DeHaan examined grand jury testimony of witnesses who had
been in the house before the fire and described the
household furnishings. He also examined the testimony of
witnesses who saw the fire after it was discovered. DeHaan
concluded there were separately ignited blazes in a
first-floor bedroom and the kitchen.
His report, based in part on calculations of the amount of
heat that would be generated by the furniture, said that
because the fire moved quickly—consistent with the use of
an accelerant, though none was found—and because he could
find no accidental cause, the fire must have been arson.
As part of his report, DeHaan submitted his findings to
David Icove, a fire expert at the University of Tennessee,
who conducted a computer modeling and said he agreed with
DeHaan's conclusion that the fire was started in two
separate places—an indication the blaze was deliberately
set.
Earlier this year, defense lawyers J. Michael Small and
James Doyle requested the indictment be dismissed, alleging
that prosecutors violated grand jury secrecy by providing
its testimony to DeHaan.
After Judge Donald Johnson granted the motion, Hypes'
lawyers asked that she be released from jail while the
ruling was appealed. They also called three fire experts to
testify about the prosecution's arson evidence.
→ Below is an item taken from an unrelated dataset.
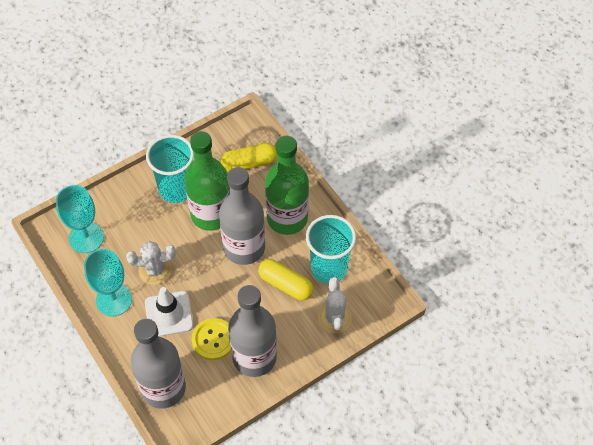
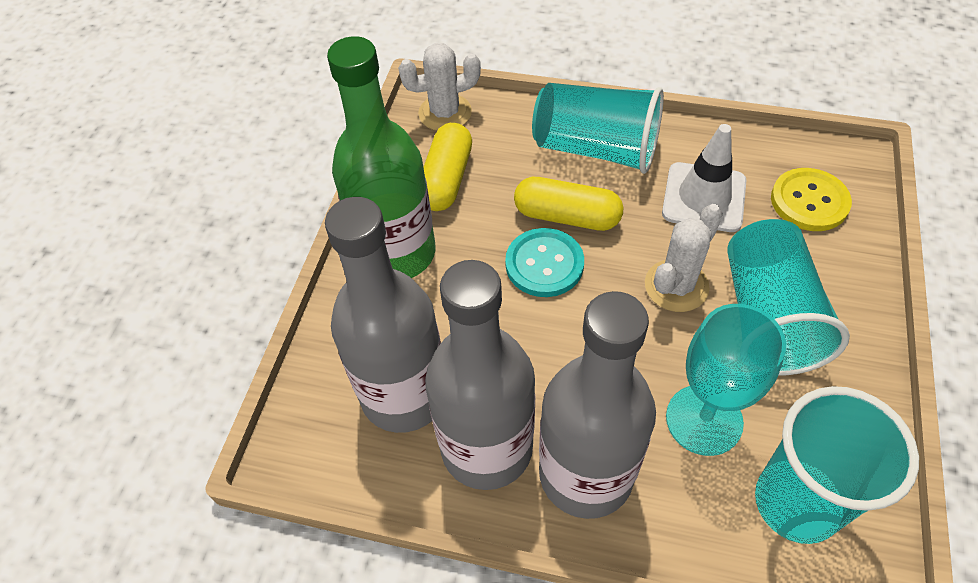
green bottle: [184,131,230,231] [265,135,309,235] = 2 -> [327,36,436,278] = 1
turquoise button: none = 0 -> [505,228,584,297] = 1
turquoise cup: [146,135,194,203] [306,215,356,284] = 2 -> [532,83,664,174] [727,219,850,375] [755,386,919,544] = 3
turquoise goblet: [56,185,104,253] [84,249,132,316] = 2 -> [666,304,786,456] = 1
The first witness, George Barnes, a retired agent from the
federal Bureau of Alcohol, Tobacco, Firearms and
Explosives, said he initially declined to work for Hypes
because he had never before testified for a defendant in a
criminal case.
But after examining the evidence, he changed his mind. "I
took this case because the methodology and conclusions were
outrageous," he testified. "There was very little if any
adherence to the scientific method, and conclusions were
based on wives' tales that had long since been proven to be
incorrect. And based on the reports, I saw absolutely no
indication of an incendiary fire."
Carpenter also was called as a defense witness and severely
criticized Icove's computer modeling, noting that the
computer program showed temperatures in a hallway where
there was no fire to be higher than in rooms where there
were flames.
He said Icove's "report is wrong. His modeling is wrong.
And any conclusion based on it is wrong."
The defense also summoned John Lentini, a fire investigator
who reviewed the Willingham case for The Innocence Project
as well. "I was just shocked that this far down the road,
where we have done so much work to try and dispel the
mythology, that I was looking at a case based on spalling,"
Lentini testified, calling the examination of the Hypes
fire "a case that has been botched worse than any fire
investigation I've ever seen."
Lentini said the damage to the kitchen, the living room and
a downstairs bedroom were the result of a fire phenomenon
known as "flashover," where large areas suddenly explode in
flames due to a build-up of gases. Once flashover occurred
and Hypes' house was razed, he added, there was no way to
determine if the fire was started in more than one place.
"What we've got is John DeHaan…trying to get to an arson
determination without any evidence," Lentini testified.
On June 27, after hearing the testimony, the judge ordered
Hypes released on bond. "The court finds that proof is not
evident that arson even exists," Johnson ruled.
Thomas Walsh, the Rapides Parish prosecutor handling the
case, appealed, but last month, the Louisiana appellate
court upheld the indictment's dismissal.
Walsh said that should further appeals fail, the case would
be "returned to our jurisdiction, and we would be able to
go back to the grand jury to resubmit it."